If a user does not usually have rights to certain data but needs access to sensitive information for a specific project or deliverable, that access can be provided on a short-term basis with a pre-defined expiration date. Once the expiration passes, the user will no longer be able to access the data even if they have copied it and taken it home to their personal computer.

Diving into all of the functions and benefits of WRMS is beyond the scope of this article. Suffice it to say that WRMS can be a powerful tool in your arsenal for securing data and protecting against information leakage. For more information about WRMS, visit Microsoft’s Windows Rights Management Services Web site:  http://www.microsoft.com/windowsserver2003/technologies/rightsmgmt/default.mspx.

Embracing Portable Storage Securely

It might seem simpler to just issue a draconian mandate that portable storage devices are not allowed. Sticking your head in the sand and pretending that USB flash drives don’t exist doesn’t make the risk go away, though. Users still own them and can easily bring them into the office and connect them to computers on your network without your knowledge.

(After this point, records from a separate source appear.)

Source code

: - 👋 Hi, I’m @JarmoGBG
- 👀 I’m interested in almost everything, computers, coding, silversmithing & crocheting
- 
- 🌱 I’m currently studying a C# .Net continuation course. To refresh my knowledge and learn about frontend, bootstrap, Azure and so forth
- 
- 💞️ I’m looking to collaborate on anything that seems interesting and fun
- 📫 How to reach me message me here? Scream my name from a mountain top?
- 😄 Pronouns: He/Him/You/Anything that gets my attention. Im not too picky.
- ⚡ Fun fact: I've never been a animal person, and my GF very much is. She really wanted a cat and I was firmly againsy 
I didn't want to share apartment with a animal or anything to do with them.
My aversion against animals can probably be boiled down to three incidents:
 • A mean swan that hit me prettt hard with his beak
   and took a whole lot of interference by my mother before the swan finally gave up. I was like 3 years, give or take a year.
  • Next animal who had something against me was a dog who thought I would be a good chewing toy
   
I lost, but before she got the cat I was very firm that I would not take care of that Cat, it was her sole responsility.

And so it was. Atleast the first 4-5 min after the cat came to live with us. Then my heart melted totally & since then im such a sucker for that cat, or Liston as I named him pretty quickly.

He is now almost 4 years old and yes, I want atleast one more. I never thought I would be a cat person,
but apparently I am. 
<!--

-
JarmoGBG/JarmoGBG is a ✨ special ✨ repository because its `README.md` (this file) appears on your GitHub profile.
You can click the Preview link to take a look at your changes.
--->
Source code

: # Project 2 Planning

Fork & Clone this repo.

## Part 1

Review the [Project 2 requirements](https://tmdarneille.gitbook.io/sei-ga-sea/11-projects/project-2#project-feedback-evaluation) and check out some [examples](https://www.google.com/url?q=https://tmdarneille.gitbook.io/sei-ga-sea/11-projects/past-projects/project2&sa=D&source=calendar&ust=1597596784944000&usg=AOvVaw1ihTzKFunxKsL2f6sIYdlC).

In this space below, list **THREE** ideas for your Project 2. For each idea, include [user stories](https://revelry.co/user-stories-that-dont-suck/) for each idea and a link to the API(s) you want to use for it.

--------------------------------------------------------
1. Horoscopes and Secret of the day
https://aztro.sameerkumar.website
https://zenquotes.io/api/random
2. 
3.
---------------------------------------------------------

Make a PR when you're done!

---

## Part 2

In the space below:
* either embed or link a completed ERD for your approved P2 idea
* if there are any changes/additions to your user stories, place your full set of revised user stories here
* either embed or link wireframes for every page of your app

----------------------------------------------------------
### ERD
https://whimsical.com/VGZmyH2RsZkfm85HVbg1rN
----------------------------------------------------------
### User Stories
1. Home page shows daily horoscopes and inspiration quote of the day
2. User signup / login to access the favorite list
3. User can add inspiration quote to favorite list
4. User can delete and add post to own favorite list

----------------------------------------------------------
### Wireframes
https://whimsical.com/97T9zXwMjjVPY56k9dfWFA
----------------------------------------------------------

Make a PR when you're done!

It is much better to embrace the technology. Learn about the advantages of using such devices and understand the risks. Determine how they improve efficiency and increase productivity for your users and define a policy to restrict and control their use to specified users or tasks. Most important, though, for those who ignore policy and bring in USB flash drives from home, or for those who are authorized to use them but lose their USB flash drives or have them stolen, implement security controls and technology to restrict the ability to use them and to secure and protect the data that is stored on USB flash drives.

Tony Bradley, a Microsoft Most Valuable Professional in Windows security, is a computer security consultant with BT INS in Houston and author of Essential Computer Security.